We had to stop to pay a soldier where a spike-belt was laid across the road. A perfect opportunity for some road-sales entrepreneurship. The van was surrounded. Luckily, my Dad knew these folks and began handing out Carpet Colour Centre ballpoint pens. It backfired. We were instantly inundated by reaching hands - everybody wanted a pen. Charles started driving away with people - including Dad, half hanging out the door of the van.
Even funnier - poor Rob negotiated a trinket salesman down to 20 US dollars for a giraffe statuette, only to be offered the same statuette further down the road in exchange for one of the Carpet Colour Centre pens. Either CCC ballpoint pens are treasured in Kenya, or Rob got severely ripped off. We had a good laugh about it anyway.
Equator
We stopped along the highway where it crosses the equator. For ten bucks, we could audit a road-side science course by "Professor Mackenzie". It was truly amazing. In the northern hemisphere - literally 20 steps north - water swirls clockwise down a drain. A few feet away, in the southern hemisphere (that backward, Australian-like landscape where nothing makes sense), it swirled counter-clockwise. And standing right on the equator: that's right, no swirl.
Agriculture
Soon, we began to encounter huge, modern farm operations. The fields of wheat and barley, and greenhouses of flowers, were a puzzling juxtaposition with the small hand-tooled plots we had been passing, until we learned of their origin.
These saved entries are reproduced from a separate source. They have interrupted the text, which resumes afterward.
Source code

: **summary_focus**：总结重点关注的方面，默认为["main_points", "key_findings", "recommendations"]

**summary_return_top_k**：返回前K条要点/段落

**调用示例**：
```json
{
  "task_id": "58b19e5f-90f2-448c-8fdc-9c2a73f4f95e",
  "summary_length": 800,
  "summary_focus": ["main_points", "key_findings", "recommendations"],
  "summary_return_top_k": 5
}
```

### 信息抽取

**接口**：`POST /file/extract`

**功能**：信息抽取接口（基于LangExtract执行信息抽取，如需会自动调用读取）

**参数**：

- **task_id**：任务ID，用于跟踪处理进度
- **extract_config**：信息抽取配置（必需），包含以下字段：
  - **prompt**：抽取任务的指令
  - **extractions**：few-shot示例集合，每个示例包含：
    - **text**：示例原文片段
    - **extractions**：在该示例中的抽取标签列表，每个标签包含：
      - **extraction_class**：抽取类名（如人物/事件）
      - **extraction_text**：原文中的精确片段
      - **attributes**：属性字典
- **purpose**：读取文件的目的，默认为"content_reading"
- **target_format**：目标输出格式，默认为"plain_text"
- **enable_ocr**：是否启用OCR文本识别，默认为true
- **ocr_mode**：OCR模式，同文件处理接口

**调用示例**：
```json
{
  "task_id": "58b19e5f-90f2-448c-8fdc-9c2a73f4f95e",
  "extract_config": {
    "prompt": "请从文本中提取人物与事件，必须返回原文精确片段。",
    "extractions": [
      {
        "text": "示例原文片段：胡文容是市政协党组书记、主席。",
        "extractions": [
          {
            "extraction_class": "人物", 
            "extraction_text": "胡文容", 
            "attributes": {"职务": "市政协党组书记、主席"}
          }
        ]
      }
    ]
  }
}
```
When the British left Kenya in 1963, many corporations signed 99-year leases for vast swaths of land with the newly-formed Kenyan government. These are the British farms. Rob was impressed by the technology used: GPS-guided combines significantly increase yields. All I knew is that the area looked remarkably like my neighbourhood in Alberta. What a wild contrast: as we passed the huge farms, we saw Kenyan farmers cultivating the soil of the ditches - the area between the highway and the fence, public land - with pick axes and plows and oxen.
Shaba Nature Reserve
As we travelled north, the terrain became more and more dry. The trees grew short and scrubby, and the ground became sandy, punctuated here and there with huge rock formations. Ramshackle buildings were replaced by twig and grass huts. No crops to speak of - just a few small herds of goats or sheep feeding on the sparse population. People have lived here this way for thousands of years. Fairly close to one of our projects, a school in a community called Daaba where we've helped construct dorms for the resident teachers, is a wildlife reserve, basically a national park, where we are staying tonight. Groups of baboons roam the compound, and crocodiles inhabit the river right outside the rooms. An oasis in the scrubland, it will be our home for only two days. Tomorrow we will go on an early morning safari before heading to the school to prepare for a free clinic that A Better World will be hosting next month. We need to make sure that everything is prepared for the doctors and dentists before they arrive so that they can focus on their job. We will also be taking measurements on the school and dorm buildings in an effort to begin to develop a set of specifications for all future buildings with A Better World.
**Pictures are forthcoming. Wifi inadequate right now.